QTPie Thu 28-Aug-14 23:13:15

Sounds perfectly normal: like my DS - full on, hard work, full of life and a boy...

I went to see a Physiotherapist yesterday. Had to take DS too, the receptionist said "oh he is a live wire, isn't he?" (them having a Swiss ball in reception was not helpful - I have one at home and he uses it as a play thing...). Still, bless him, he was good through my appointment (45+ minutes) - with the help of the iPad.

cece Thu 28-Aug-14 23:41:08

I have two children with diagnosed adhd. They are both quite different in some ways athough both definitely have it! The hospital don't really diagnose till they are at school and the behaviours are becoming apparent somewhere else other than at home.

I would add though that they can both sit through a movie on DVD or at the cinema if they are interested in it.

LittleLionMansMummy Fri 29-Aug-14 13:22:29

dances that's interesting! My cm always says "We all know he can be contrary, wilful and impulsive, but he's so lovely we just love him all the same!" She was actually brought to tears a year back because she thought she was going to 'lose' him by us sending him to nursery. His key worker also talks about him with so much affection and always tells us what a lovely character he has, very capable of gentleness and generosity with others. I guess they know him much better than his own grandma sad

LittleLionMansMummy Fri 29-Aug-14 13:25:47

QTPie he definitely has a zest for life! And funnily enough, I don't even see it as a problem most of the time. He may be full on but life is never dull!
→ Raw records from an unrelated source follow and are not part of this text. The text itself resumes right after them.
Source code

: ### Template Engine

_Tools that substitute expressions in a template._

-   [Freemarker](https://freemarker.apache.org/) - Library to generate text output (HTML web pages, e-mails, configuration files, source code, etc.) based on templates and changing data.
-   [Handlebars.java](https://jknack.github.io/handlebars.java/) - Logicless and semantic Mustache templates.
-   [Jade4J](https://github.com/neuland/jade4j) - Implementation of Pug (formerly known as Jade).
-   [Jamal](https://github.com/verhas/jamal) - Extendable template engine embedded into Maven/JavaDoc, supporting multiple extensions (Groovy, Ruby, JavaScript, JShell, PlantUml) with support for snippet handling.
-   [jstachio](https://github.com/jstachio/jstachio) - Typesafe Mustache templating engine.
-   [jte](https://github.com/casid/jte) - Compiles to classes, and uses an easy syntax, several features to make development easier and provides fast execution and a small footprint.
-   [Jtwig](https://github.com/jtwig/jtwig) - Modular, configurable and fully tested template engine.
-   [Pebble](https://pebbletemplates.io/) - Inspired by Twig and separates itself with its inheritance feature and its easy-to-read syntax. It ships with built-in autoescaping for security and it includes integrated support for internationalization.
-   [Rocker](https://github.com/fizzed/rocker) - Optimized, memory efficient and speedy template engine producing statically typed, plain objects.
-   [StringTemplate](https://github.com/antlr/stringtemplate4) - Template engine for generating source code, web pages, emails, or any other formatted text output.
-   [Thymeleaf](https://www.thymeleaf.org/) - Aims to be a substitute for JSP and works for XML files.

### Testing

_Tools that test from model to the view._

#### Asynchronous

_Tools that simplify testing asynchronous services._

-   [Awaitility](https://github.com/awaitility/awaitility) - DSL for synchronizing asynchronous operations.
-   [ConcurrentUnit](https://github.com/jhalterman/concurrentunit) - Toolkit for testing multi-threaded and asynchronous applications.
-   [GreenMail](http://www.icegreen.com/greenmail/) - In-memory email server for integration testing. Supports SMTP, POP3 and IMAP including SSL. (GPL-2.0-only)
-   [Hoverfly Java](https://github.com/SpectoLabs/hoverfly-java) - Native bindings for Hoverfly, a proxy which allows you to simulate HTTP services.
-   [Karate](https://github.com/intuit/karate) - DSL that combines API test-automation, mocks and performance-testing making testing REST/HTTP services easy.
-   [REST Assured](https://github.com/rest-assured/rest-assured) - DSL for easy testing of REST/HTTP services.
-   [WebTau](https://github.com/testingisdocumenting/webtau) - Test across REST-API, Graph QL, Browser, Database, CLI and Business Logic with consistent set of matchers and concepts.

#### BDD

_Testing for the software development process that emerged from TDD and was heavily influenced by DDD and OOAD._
LittleLionMansMummy Fri 29-Aug-14 13:27:04

Thanks for the info cece We'll keep an eye on him as he develops further.

CountBapula Fri 29-Aug-14 13:32:54

Just to say there is no evidence whatsoever for the testosterone surge. Testosterone levels are static from the age of six months to the onset of puberty.
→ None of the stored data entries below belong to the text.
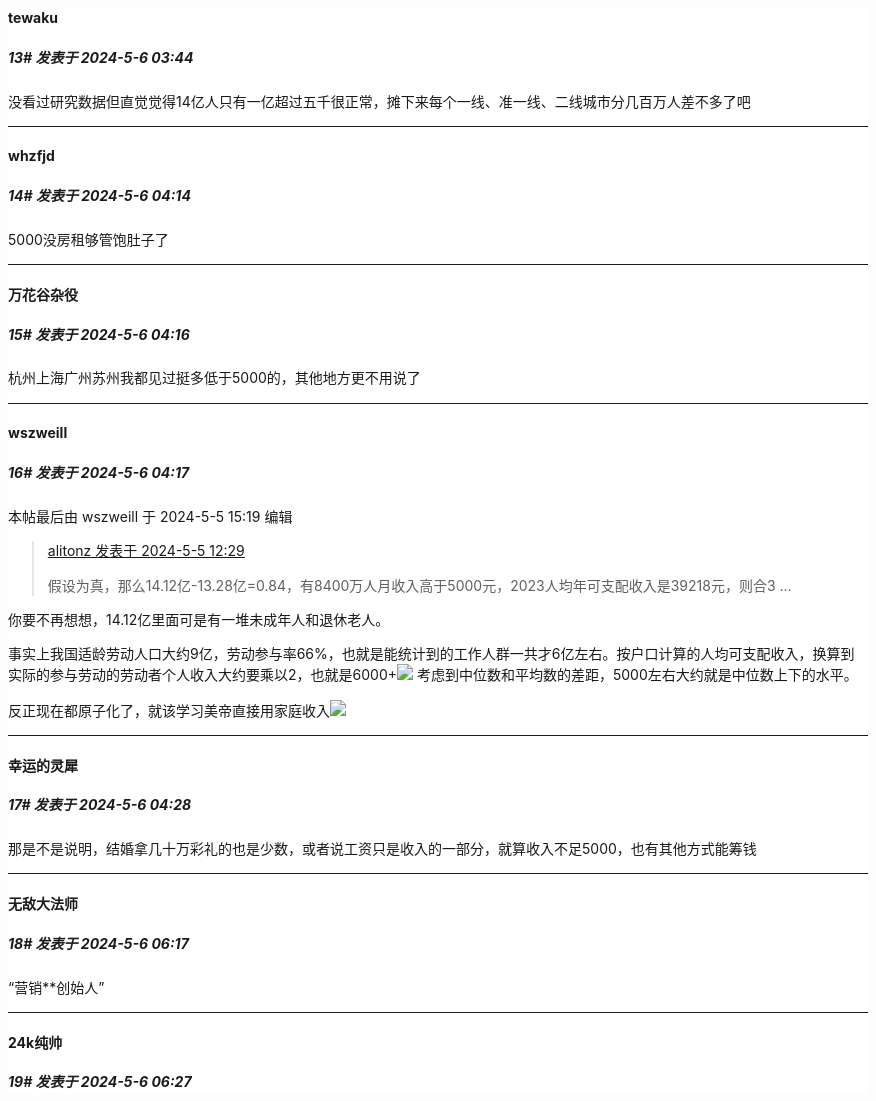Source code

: ####  tewaku  
##### 13#       发表于 2024-5-6 03:44

没看过研究数据但直觉觉得14亿人只有一亿超过五千很正常，摊下来每个一线、准一线、二线城市分几百万人差不多了吧

*****

####  whzfjd  
##### 14#       发表于 2024-5-6 04:14

5000没房租够管饱肚子了

*****

####  万花谷杂役  
##### 15#       发表于 2024-5-6 04:16

杭州上海广州苏州我都见过挺多低于5000的，其他地方更不用说了

*****

####  wszweill  
##### 16#       发表于 2024-5-6 04:17

 本帖最后由 wszweill 于 2024-5-5 15:19 编辑 
<blockquote><a href="httphttps://bbs.saraba1st.com/2b/forum.php?mod=redirect&amp;goto=findpost&amp;pid=64822260&amp;ptid=2182630" target="_blank">alitonz 发表于 2024-5-5 12:29</a>

假设为真，那么14.12亿-13.28亿=0.84，有8400万人月收入高于5000元，2023人均年可支配收入是39218元，则合3 ...</blockquote>
你要不再想想，14.12亿里面可是有一堆未成年人和退休老人。

事实上我国适龄劳动人口大约9亿，劳动参与率66%，也就是能统计到的工作人群一共才6亿左右。按户口计算的人均可支配收入，换算到实际的参与劳动的劳动者个人收入大约要乘以2，也就是6000+<img src="https://static.saraba1st.com/image/smiley/face2017/009.gif" referrerpolicy="no-referrer"> 考虑到中位数和平均数的差距，5000左右大约就是中位数上下的水平。

反正现在都原子化了，就该学习美帝直接用家庭收入<img src="https://static.saraba1st.com/image/smiley/face2017/009.gif" referrerpolicy="no-referrer"> 

*****

####  幸运的灵犀  
##### 17#       发表于 2024-5-6 04:28

那是不是说明，结婚拿几十万彩礼的也是少数，或者说工资只是收入的一部分，就算收入不足5000，也有其他方式能筹钱

*****

####  无敌大法师  
##### 18#       发表于 2024-5-6 06:17

“营销**创始人”

*****

####  24k纯帅  
##### 19#       发表于 2024-5-6 06:27
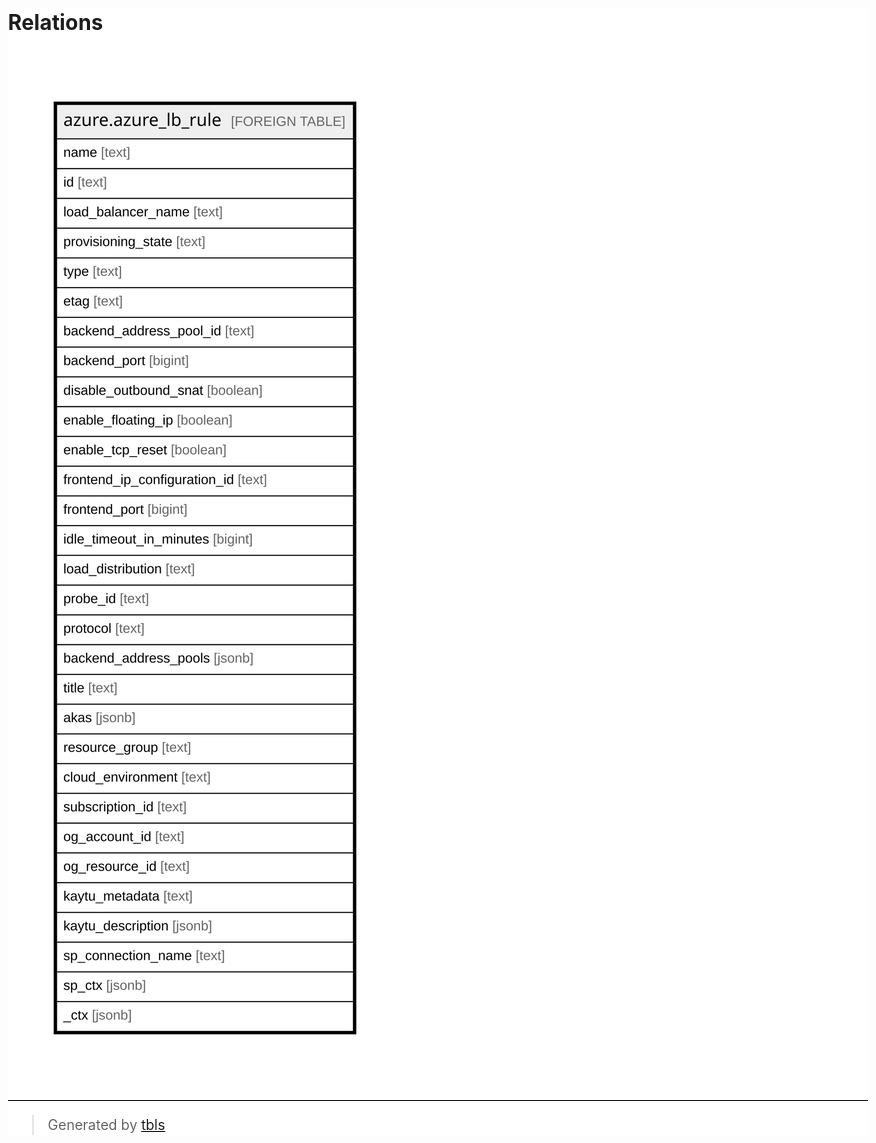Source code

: ## Relations

![er](azure.azure_lb_rule.svg)

---

> Generated by [tbls](https://github.com/k1LoW/tbls)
QTPie Sat 30-Aug-14 11:37:32

The "Testoserone Surge at 4" may not be correct, but something seems to happen around 4. DS is noticeably stronger, even more physical and more boisterous... Mums of other boys DS's age have noticed the same.
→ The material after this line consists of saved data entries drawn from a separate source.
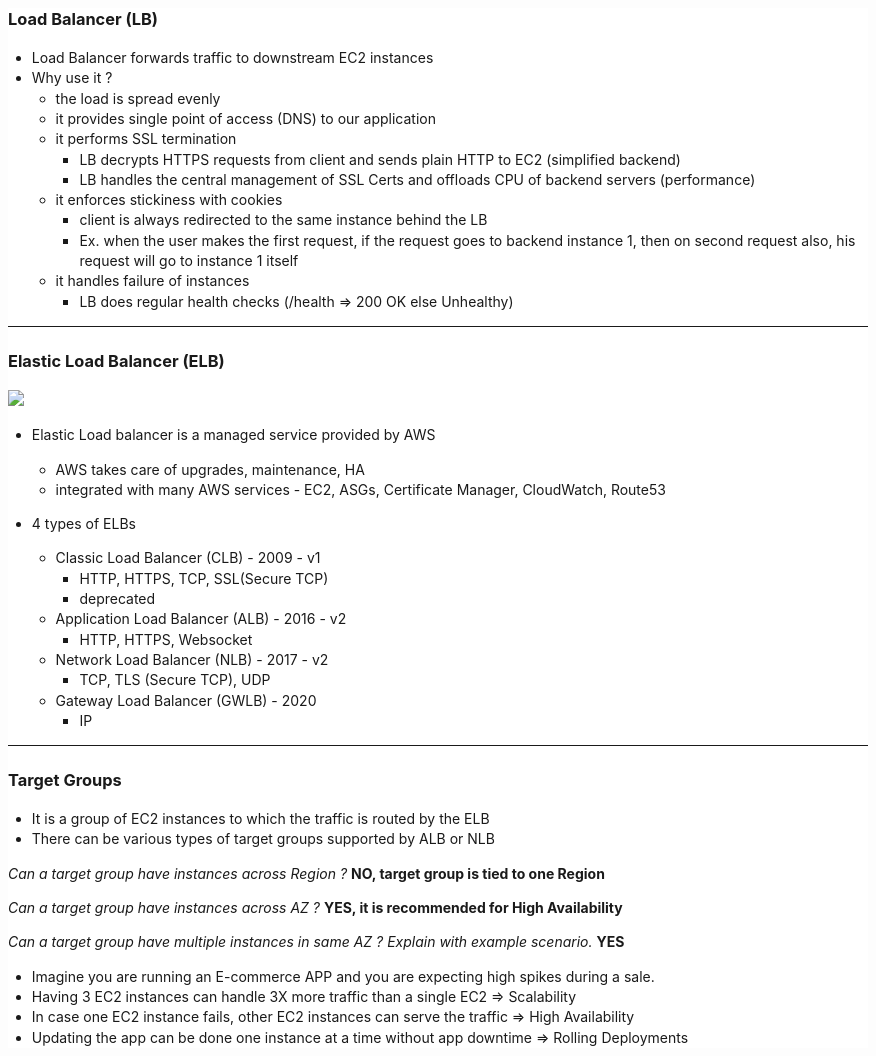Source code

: ### Load Balancer (LB)

- Load Balancer forwards traffic to downstream EC2 instances
- Why use it ?
    - the load is spread evenly
    - it provides single point of access (DNS) to our application
    - it performs SSL termination
        - LB decrypts HTTPS requests from client and sends plain HTTP to EC2 (simplified backend)
        - LB handles the central management of SSL Certs and offloads CPU of backend servers (performance)
    - it enforces stickiness with cookies
        - client is always redirected to the same instance behind the LB
        - Ex. when the user makes the first request, if the request goes to backend instance 1, then on second request also, his request will go to instance 1 itself
    - it handles failure of instances
        - LB does regular health checks (/health => 200 OK else Unhealthy)

---
### Elastic Load Balancer (ELB)

<img src="{{site.url}}/images/aws/aws-elb.png">

- Elastic Load balancer is a managed service provided by AWS
    - AWS takes care of upgrades, maintenance, HA
    - integrated with many AWS services - EC2, ASGs, Certificate Manager, CloudWatch, Route53

- 4 types of ELBs
    - Classic Load Balancer (CLB) - 2009 - v1
        - HTTP, HTTPS, TCP, SSL(Secure TCP)
        - deprecated
    - Application Load Balancer (ALB) - 2016 - v2
        - HTTP, HTTPS, Websocket
    - Network Load Balancer (NLB) - 2017 - v2
        - TCP, TLS (Secure TCP), UDP
    - Gateway Load Balancer (GWLB) - 2020
        - IP

---
### Target Groups

- It is a group of EC2 instances to which the traffic is routed by the ELB
- There can be various types of target groups supported by ALB or NLB

_Can a target group have instances across Region ?_
**NO, target group is tied to one Region**

_Can a target group have instances across AZ ?_
**YES, it is recommended for High Availability**

_Can a target group have multiple instances in same AZ ? Explain with example scenario._
**YES**
- Imagine you are running an E-commerce APP and you are expecting high spikes during a sale.
- Having 3 EC2 instances can handle 3X more traffic than a single EC2 => Scalability
- In case one EC2 instance fails, other EC2 instances can serve the traffic => High Availability
- Updating the app can be done one instance at a time without app downtime => Rolling Deployments
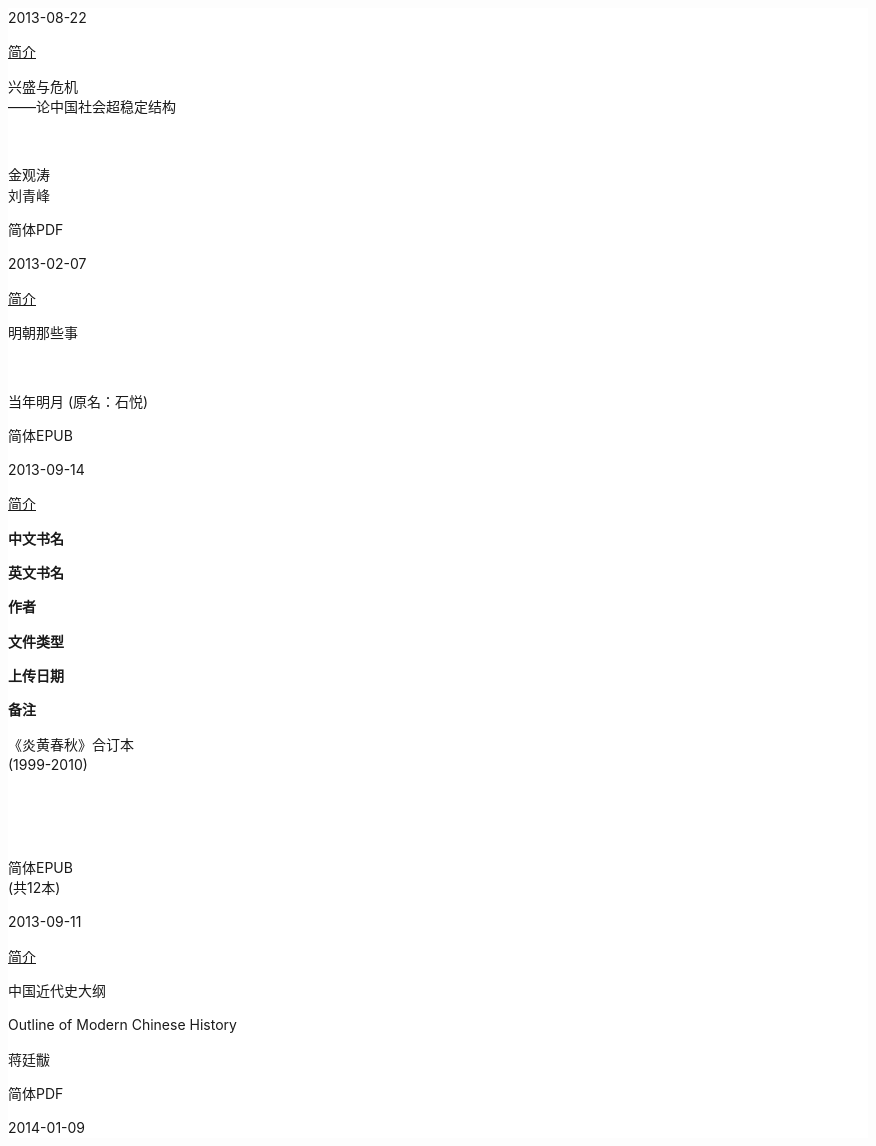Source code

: 2013-08-22

[简介](//goo.gl/h99ssK)

兴盛与危机  
——论中国社会超稳定结构

 

金观涛  
刘青峰

简体PDF

2013-02-07

[简介](//goo.gl/yGdztz)

明朝那些事

 

当年明月 (原名：石悦)

简体EPUB

2013-09-14

[简介](//goo.gl/j76XAZ)

  
  

**中文书名**

**英文书名**

**作者**

**文件类型**

**上传日期**

**备注**

《炎黄春秋》合订本  
(1999-2010)

 

 

简体EPUB  
(共12本)

2013-09-11

[简介](//goo.gl/2zuK7n)

中国近代史大纲

Outline of Modern Chinese History

蒋廷黻

简体PDF

2014-01-09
Maybe the hormone itself does not change, but how it effects them does? There is probably a bit of peer nurturing too - ie they get into more boisterous play with their friends.

I think it is pretty natural for most boys (going through some sort of surge of energy, activity, boisterousness, not listening and easily distracted) and isn't normally considered a problem unless they don't show signs of settling down a bit towards the end of Reception (since they do expect them to concentrate quite a lot more in Year 1).